Parfois, une interview se transforme. Comme une vague, elle prend une forme inattendue et se déroule dans toute sa subtilité. Parti d’un livre, « Teahupo’o le souffle de la vague », roman noir qui a pour personnage principal la vague la plus dangereuse du monde, l'échange est devenu plongée dans un univers.
Excellence, cheval, Italie, les trois mots-clé de ce roman ado où règne une ambiance poisseuse, alourdie par les non-dits et l’abus. Tout n’est pas tout rose au pays de l’équitation à haut niveau dans le dernier roman de Romuald Giulivo, loin s’en faut. Luca, son héros féru de metal old school, va découvrir la face cachée de l’excellence et de la performance, entre manipulation, ambiguïté, sadisme et folie. Un cocktail explosif qui ne laissera pas les participant·e·s à ce stage indemne. Sous sa noirceur, « Pur Sang » est un texte subtil sur l’emprise et le besoin de libération de la parole. Indispensable, sans limite d’âge.
Comment le sujet de l’équitation et de l’adolescence s’est-il imposé à vous pour ce roman ?

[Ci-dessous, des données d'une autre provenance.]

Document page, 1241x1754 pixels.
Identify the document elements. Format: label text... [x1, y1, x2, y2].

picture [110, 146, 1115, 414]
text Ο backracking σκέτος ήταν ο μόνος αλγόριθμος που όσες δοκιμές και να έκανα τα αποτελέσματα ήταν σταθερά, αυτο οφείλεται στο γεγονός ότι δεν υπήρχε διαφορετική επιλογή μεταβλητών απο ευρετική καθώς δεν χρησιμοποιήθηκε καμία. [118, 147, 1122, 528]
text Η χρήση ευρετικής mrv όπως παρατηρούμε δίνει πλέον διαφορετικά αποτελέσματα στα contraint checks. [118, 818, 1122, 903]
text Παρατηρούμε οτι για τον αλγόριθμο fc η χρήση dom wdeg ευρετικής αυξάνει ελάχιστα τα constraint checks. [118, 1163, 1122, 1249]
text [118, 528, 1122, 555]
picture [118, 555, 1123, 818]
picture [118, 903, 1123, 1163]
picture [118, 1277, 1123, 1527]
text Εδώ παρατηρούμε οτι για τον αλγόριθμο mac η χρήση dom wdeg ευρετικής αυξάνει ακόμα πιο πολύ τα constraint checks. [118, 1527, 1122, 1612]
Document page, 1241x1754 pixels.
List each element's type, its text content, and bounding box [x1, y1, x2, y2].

Pour ce qui est de l’adolescence, ce n’est pas spécifique à ce texte, ça dure depuis vingt ans que j’écris des romans. C’est d’abord et avant tout un matériau de travail pour moi. Comme un sculpteur choisit plutôt le métal, le bois ou le marbre, j’ai moi choisi l’adolescence en support de mon travail d’écriture, et d’ailleurs un peu à mon insu. C’est un concours de circonstances. C’est parce qu’une éditrice — Charlotte Ruffault en l’occurrence, une grande dame aujourd’hui disparue, mais qui a fait les riches heures de Bayard Jeunesse et de Hachette au tournant des années 2000 — m’a proposé de penser un récit dans une collection pour grands ados que je me suis mis et à l’écriture et à la littérature Young Adults. Si je n’ai depuis jamais abandonné le sujet, c’est parce que j’aime dans la figure adolescente sa façon de tout ressentir avec emphase, avec excès. L’amour, la colère, la joie ou la tristesse : tout est décuplé à cet âge. Et en tant qu’auteur, ce qui m’intéresse en premier lieu dans le roman, c’est faire ressentir des émotions aux lecteurs. Des personnages adolescents sont donc le médium idéal pour mener ce travail.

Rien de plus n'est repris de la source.